‘There’s your own definition,’ she said, ‘you wrote it in a school essay. I kept it because I thought it was good. I won’t spoil it; I’ll send it you.’
And the next day the essay, which he had entirely forgotten, written in a round boyish hand, reached him by post.
‘A jockey,’ he read, ‘is one who had trained himself from early years in the dangerous and delicate art of falling from a horse.’
Accompanying it was a cheque for a hundred pounds. ‘No wonder!’ said Mr. Trimblerigg, ‘she feels that she owes me something now.’ For by what he had just done he was giving her the right, twelve years hence, to continue as main beneficiary under the will of Uncle Phineas.
Nevertheless he was pleased that he had pleased her. It was almost the first time he had known it happen. Davidina’s opinion of him counted much more than he liked. All his growing years he had tried to escape from her, and still he had failed.
CHAPTER ELEVEN
Scene-shifting
MR. TRIMBLERIGG’S fall from the grace of true Belief—or from the good graces of the True Believers—had a famous reverberation in the Free Church Press; and at the age of twenty-four he became for the time being—next to the great Dr. Giffard himself—the most controversially talked-of person among the high lights of Nonconformity.
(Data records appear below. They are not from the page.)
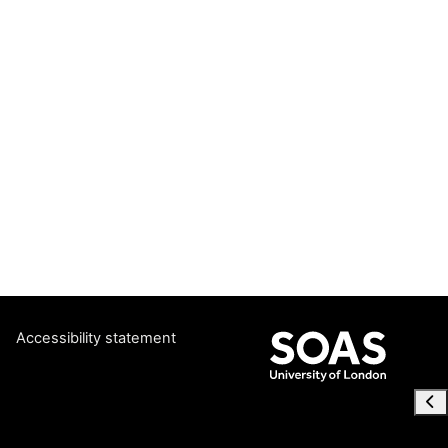
Accessibility statement
Ope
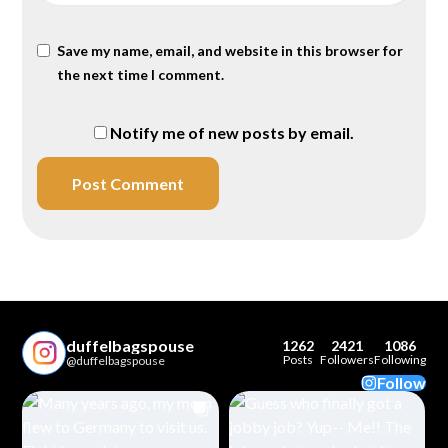
Save my name, email, and website in this browser for
the next time I comment.
Notify me of new posts by email.
duffelbagspouse
1262
2421
1086
Posts
Followers
Following
@duffelbagspouse
Follow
For just at that time the Free Churches had nothing on which to grit their teeth, and badly wanted a new bone. The New Theology of Dr. Ramble had come almost to nothing: its author had deserted it upon the door-step of the more ancient faith into which he had retired; and the fight about it had died down. But here was a fight, not more suddenly sprung than ended; and in a single round this young Jonathan of a David had been knocked out by the older Goliath. The common sympathies were with him, for the True Believers were not a popular sect; a time had come when it was generally felt that they were doing harm rather than good by an insistence on the literal truth of things which no one really believed. Nevertheless many old school Free Evangelicals considered that Mr. Trimblerigg’s method of attack had been inconsiderate and rash; for if one started to put quotation marks round everything one did not wish to accept, where would the process end? The world still believed in punishment for the wicked; Samuel and Elisha stood high among the prophets; and if harvests were not liable to be cursed for a nation’s sins, how then consistently could they—or alterations in the weather—be prayed for? As for the tearing of the she-bears, in primitive times primitive punishments were not regarded as they are now. Besides, as somebody pointed out in the correspondence which followed in The Rock of Ages, the she-bears may only have torn them slightly though sufficiently, killing none; merely teaching them to behave better in the future.
But though then, as always, Mr. Trimblerigg’s plunges in exegesis provoked criticism, they had at least abundantly released him from the restricting inhibitions of True Belief, and the way to wider pulpits now lay open.
And then in the very nick of time, on a Saturday night of all days and hours in the week, Grandfather Hubback was taken ill, and Mr. Trimblerigg, who had been much in doubt where to go for his next Sunday’s worship, came down at short notice and preached at Bethesda so beautifully, so movingly, and in so charitable and resigned a spirit, that there was no question of asking anyone else to come the following Sunday and take his place.